Point de vue des partisans#

  • Le projet de loi semble destiné à améliorer la sécurité aérienne et à protéger les infrastructures critiques et les grands événements contre les drones nuisibles ou perturbateurs.
  • La centralisation des normes et des tests de la FAA pourrait garantir que les outils de contre-drone n'interfèrent pas avec les aéronefs, le contrôle du trafic aérien ou les systèmes de communication.
  • La liste requise de systèmes approuvés, les limites de fabrication étrangère et les consultations sur le spectre pourraient renforcer la sécurité et réduire les risques techniques.
  • Les protections de la vie privée et des libertés civiles (conservation et partage de données limités ; reporting) et la supervision régulière du Congrès pourraient améliorer la responsabilité.
  • La planification et les déploiements aéroportuaires visent à réduire les perturbations coûteuses causées par l'activité des drones autour des pistes et de l'espace aérien des terminaux.
  • Le programme d'Opérateur Vérifié pourrait récompenser les opérateurs sûrs et conformes avec un accès plus prévisible à un espace aérien complexe.
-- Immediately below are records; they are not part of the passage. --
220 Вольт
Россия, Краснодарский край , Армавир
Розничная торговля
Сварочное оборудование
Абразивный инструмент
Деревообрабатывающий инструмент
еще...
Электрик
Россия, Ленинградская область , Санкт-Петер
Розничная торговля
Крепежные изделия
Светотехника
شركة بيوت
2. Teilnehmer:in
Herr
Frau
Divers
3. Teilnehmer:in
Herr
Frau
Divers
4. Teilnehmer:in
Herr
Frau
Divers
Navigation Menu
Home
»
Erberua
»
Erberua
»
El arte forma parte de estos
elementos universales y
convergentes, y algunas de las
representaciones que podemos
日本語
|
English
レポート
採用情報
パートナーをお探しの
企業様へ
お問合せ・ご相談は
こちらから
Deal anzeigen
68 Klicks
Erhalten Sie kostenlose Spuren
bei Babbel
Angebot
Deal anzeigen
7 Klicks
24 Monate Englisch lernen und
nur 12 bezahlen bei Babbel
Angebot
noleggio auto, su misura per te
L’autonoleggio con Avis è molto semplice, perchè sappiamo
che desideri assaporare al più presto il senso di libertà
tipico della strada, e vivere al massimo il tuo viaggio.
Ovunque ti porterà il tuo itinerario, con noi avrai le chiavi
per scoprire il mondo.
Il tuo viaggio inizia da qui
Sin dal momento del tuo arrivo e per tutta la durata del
  • Les déclarations de sécurité modernisées lors de la première activation pourraient mieux informer les nouveaux utilisateurs de drones et réduire les vols dangereux.
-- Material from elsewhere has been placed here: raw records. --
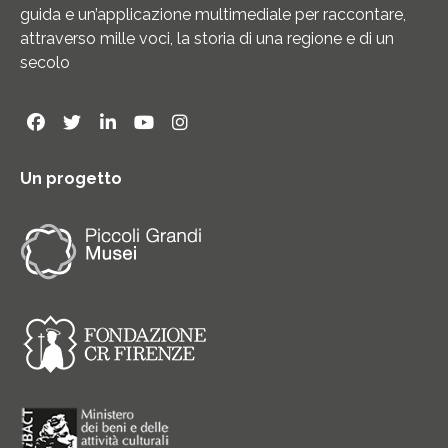
guida e un’applicazione multimediale per raccontare,
attraverso mille voci, la storia di una regione e di un
secolo
Un progetto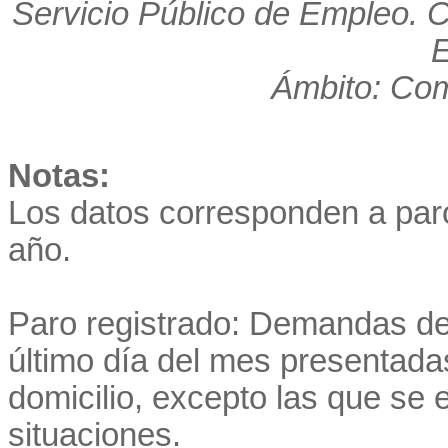
Servicio Público de Empleo. 
E
Ámbito: Co
Notas:
Los datos corresponden a par
año.
Paro registrado: Demandas de
último día del mes presentadas
domicilio, excepto las que se
situaciones.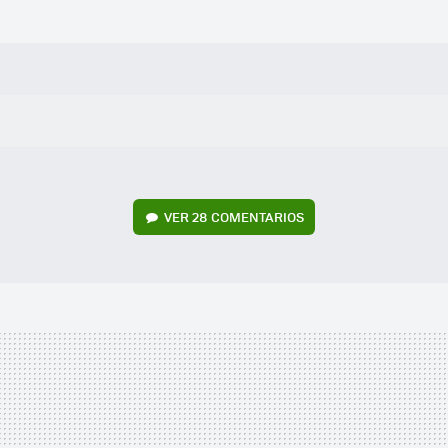
VER
28 COMENTARIOS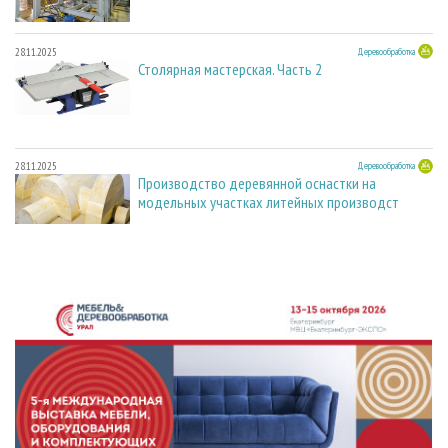
28.11.2025
Деревообработка
Столярная мастерская. Часть 2
28.11.2025
Деревообработка
Производство деревянной оснастки на
модельных участках литейных производст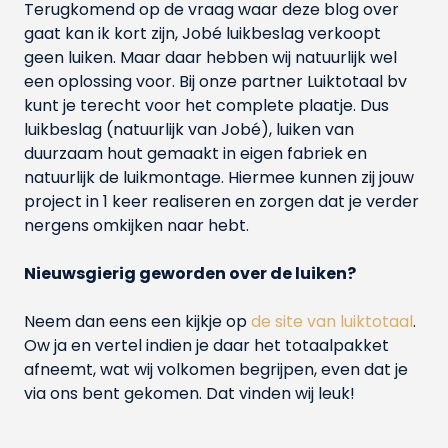
Terugkomend op de vraag waar deze blog over
gaat kan ik kort zijn, Jobé luikbeslag verkoopt
geen luiken. Maar daar hebben wij natuurlijk wel
een oplossing voor. Bij onze partner Luiktotaal bv
kunt je terecht voor het complete plaatje. Dus
luikbeslag (natuurlijk van Jobé), luiken van
duurzaam hout gemaakt in eigen fabriek en
natuurlijk de luikmontage. Hiermee kunnen zij jouw
project in 1 keer realiseren en zorgen dat je verder
nergens omkijken naar hebt.
Nieuwsgierig geworden over de luiken?
Neem dan eens een kijkje op
de site van luiktotaal
.
Ow ja en vertel indien je daar het totaalpakket
afneemt, wat wij volkomen begrijpen, even dat je
via ons bent gekomen. Dat vinden wij leuk!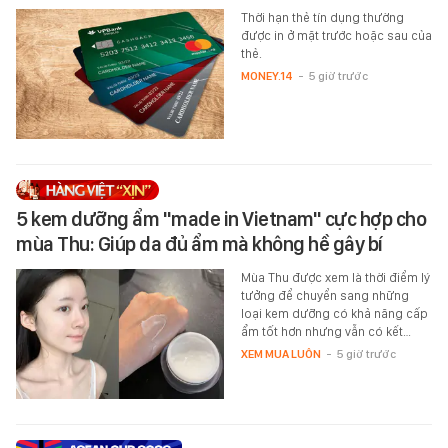
Thời hạn thẻ tín dụng thường
được in ở mặt trước hoặc sau của
thẻ.
MONEY.14
-
5 giờ trước
5 kem dưỡng ẩm "made in Vietnam" cực hợp cho
mùa Thu: Giúp da đủ ẩm mà không hề gây bí
Mùa Thu được xem là thời điểm lý
tưởng để chuyển sang những
loại kem dưỡng có khả năng cấp
ẩm tốt hơn nhưng vẫn có kết…
XEM MUA LUÔN
-
5 giờ trước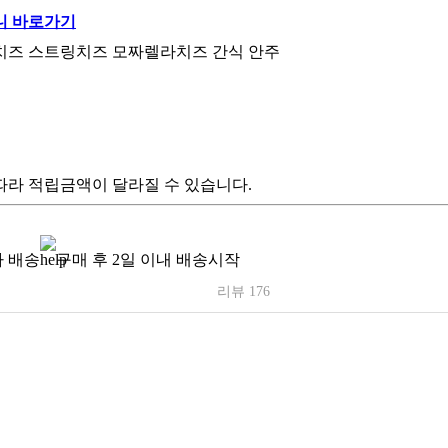
유치즈 스트링치즈 모짜렐라치즈 간식 안주
따라 적립금액이 달라질 수 있습니다.
 배송
구매 후 2일 이내 배송시작
리뷰 176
Point de vue des opposants#

  • Une préoccupation est la vie privée : même avec des limites, l'interception des communications de drones et la conservation des enregistrements pendant jusqu'à 90 jours dans certains cas peuvent soulever des questions de libertés civiles.
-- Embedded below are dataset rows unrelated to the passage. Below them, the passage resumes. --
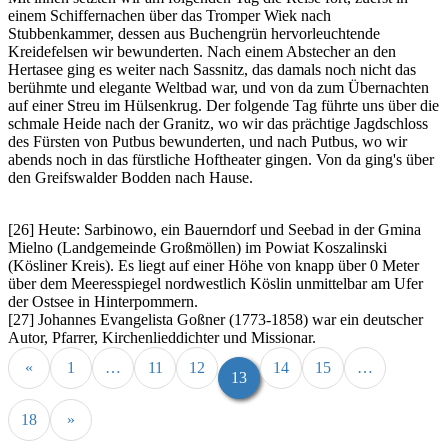
einem Schiffernachen über das Tromper Wiek nach
Stubbenkammer, dessen aus Buchengrün hervorleuchtende
Kreidefelsen wir bewunderten. Nach einem Abstecher an den
Hertasee ging es weiter nach Sassnitz, das damals noch nicht das
berühmte und elegante Weltbad war, und von da zum Übernachten
auf einer Streu im Hülsenkrug. Der folgende Tag führte uns über die
schmale Heide nach der Granitz, wo wir das prächtige Jagdschloss
des Fürsten von Putbus bewunderten, und nach Putbus, wo wir
abends noch in das fürstliche Hoftheater gingen. Von da ging's über
den Greifswalder Bodden nach Hause.
[26] Heute: Sarbinowo, ein Bauerndorf und Seebad in der Gmina
Mielno (Landgemeinde Großmöllen) im Powiat Koszalinski
(Kösliner Kreis). Es liegt auf einer Höhe von knapp über 0 Meter
über dem Meeresspiegel nordwestlich Köslin unmittelbar am Ufer
der Ostsee in Hinterpommern.
[27] Johannes Evangelista Goßner (1773-1858) war ein deutscher
Autor, Pfarrer, Kirchenlieddichter und Missionar.
«
1
…
11
12
14
15
…
13
18
»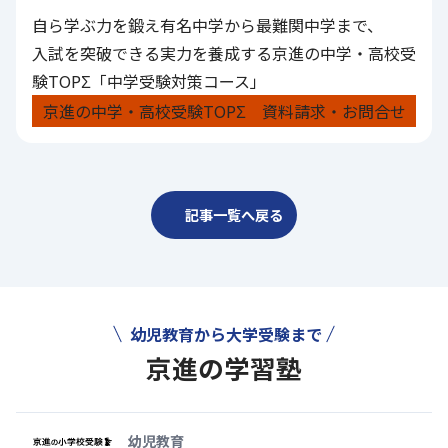
自ら学ぶ力を鍛え有名中学から最難関中学まで、
入試を突破できる実力を養成する京進の中学・高校受
験TOPΣ「中学受験対策コース」
京進の中学・高校受験TOPΣ 資料請求・お問合せ
記事一覧へ戻る
幼児教育から大学受験まで
京進の学習塾
幼児教育から大学受験まで 京
幼児教育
  • Le projet de loi n'explique pas clairement les sources de financement ou les coûts totaux pour les déploiements aéroportuaires, les tests et la supervision, ce qui pourrait mettre à mal les budgets s'ils ne sont pas entièrement financés par le gouvernement fédéral.
  • Le projet pilote pour l'atténuation est limité aux grandes juridictions (population de 650 000+), ce qui pourrait laisser les petites communautés sans accès à des outils similaires.
  • L'exemption de la réglementation publique normale (pas de notification et de commentaire pour certaines déterminations et directives) pourrait réduire la transparence et l'apport extérieur sur des choix techniques et politiques clés.
  • Les restrictions sur les systèmes fabriqués par certaines entreprises étrangères pourraient limiter les options d'équipement et augmenter les coûts, en particulier dans un marché technologique en évolution rapide.
  • Le déploiement de la technologie d'atténuation comporte un risque d'interférence involontaire avec l'aviation ou les communications si elle n'est pas mise en œuvre avec soin ; le projet de loi repose sur des tests, des approbations et une coordination au cas par cas pour gérer ce risque.